::: RECORDS :::

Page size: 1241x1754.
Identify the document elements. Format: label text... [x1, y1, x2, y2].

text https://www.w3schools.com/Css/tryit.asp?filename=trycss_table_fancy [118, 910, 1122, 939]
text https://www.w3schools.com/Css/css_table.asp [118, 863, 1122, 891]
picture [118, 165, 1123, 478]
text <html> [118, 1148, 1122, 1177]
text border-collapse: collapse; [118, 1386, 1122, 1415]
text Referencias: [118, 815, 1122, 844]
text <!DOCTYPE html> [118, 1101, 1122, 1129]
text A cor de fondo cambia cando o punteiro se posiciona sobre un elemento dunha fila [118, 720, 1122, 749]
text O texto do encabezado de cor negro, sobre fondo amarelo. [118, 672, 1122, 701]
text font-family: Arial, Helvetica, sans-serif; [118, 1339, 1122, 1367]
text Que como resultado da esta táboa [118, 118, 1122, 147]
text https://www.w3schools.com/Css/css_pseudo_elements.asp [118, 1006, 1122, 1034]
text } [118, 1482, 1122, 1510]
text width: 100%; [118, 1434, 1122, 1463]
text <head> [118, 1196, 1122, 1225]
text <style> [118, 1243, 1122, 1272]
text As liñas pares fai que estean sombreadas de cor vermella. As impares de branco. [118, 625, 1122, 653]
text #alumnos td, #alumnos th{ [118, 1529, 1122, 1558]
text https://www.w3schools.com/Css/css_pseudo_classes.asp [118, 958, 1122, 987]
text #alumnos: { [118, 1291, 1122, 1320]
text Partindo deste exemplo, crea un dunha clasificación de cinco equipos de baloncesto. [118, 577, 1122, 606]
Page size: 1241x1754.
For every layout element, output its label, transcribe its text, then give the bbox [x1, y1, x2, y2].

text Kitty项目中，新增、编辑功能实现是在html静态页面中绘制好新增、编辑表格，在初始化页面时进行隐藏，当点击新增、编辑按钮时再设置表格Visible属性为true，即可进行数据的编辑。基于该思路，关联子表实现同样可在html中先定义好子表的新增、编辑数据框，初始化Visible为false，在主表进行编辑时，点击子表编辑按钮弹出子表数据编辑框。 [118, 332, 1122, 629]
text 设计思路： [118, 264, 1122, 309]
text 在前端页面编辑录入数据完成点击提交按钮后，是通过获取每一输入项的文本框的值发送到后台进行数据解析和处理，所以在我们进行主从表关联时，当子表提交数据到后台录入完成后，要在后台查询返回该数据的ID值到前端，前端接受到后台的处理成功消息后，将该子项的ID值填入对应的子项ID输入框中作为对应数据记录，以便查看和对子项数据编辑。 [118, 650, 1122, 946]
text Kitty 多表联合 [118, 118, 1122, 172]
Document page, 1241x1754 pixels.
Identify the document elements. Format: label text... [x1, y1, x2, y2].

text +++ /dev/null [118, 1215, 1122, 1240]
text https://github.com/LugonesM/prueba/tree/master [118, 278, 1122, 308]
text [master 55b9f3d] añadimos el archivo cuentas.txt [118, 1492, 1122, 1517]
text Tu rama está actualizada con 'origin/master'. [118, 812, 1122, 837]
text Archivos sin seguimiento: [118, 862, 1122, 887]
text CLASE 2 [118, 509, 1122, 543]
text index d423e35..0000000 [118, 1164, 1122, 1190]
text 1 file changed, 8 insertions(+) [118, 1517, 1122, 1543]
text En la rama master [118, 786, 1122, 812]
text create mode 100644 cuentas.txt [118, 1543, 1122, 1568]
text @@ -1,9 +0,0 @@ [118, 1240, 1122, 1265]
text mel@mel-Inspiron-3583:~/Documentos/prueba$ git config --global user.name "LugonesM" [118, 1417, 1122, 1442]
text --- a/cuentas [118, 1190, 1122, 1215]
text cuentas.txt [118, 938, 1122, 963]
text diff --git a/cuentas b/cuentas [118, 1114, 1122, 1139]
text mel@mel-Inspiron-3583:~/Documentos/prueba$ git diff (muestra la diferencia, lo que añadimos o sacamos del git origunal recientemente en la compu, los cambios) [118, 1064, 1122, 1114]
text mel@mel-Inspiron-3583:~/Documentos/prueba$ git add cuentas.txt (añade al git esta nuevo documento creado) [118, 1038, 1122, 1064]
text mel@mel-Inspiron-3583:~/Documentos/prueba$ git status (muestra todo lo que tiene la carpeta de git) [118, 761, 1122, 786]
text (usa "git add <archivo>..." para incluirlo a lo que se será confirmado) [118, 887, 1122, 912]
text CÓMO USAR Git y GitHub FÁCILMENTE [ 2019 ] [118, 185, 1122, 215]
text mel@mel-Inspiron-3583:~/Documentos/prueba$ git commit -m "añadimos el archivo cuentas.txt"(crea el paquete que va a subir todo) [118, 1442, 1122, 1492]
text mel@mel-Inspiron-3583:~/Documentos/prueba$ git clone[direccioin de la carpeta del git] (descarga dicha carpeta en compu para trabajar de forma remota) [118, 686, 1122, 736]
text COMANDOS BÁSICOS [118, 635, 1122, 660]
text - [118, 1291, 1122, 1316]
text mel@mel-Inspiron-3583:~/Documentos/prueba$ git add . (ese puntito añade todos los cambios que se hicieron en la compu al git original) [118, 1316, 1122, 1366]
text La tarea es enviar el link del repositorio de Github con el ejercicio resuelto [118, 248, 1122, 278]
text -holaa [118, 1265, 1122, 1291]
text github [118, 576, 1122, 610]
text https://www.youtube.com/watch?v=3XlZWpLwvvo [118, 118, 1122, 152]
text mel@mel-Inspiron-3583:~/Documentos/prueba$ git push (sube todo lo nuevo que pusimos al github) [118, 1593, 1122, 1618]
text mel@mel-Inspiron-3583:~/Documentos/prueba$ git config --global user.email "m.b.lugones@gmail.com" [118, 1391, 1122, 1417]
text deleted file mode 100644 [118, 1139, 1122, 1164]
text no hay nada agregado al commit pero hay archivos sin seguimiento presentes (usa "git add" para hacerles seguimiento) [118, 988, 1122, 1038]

:::

GIVEN REQUEST: Locate each line of the material above in which the string "alumnos" occurs, and copy every such line in full.

EXERCISE ANSWER:
text #alumnos td, #alumnos th{ [118, 1529, 1122, 1558]
text #alumnos: { [118, 1291, 1122, 1320]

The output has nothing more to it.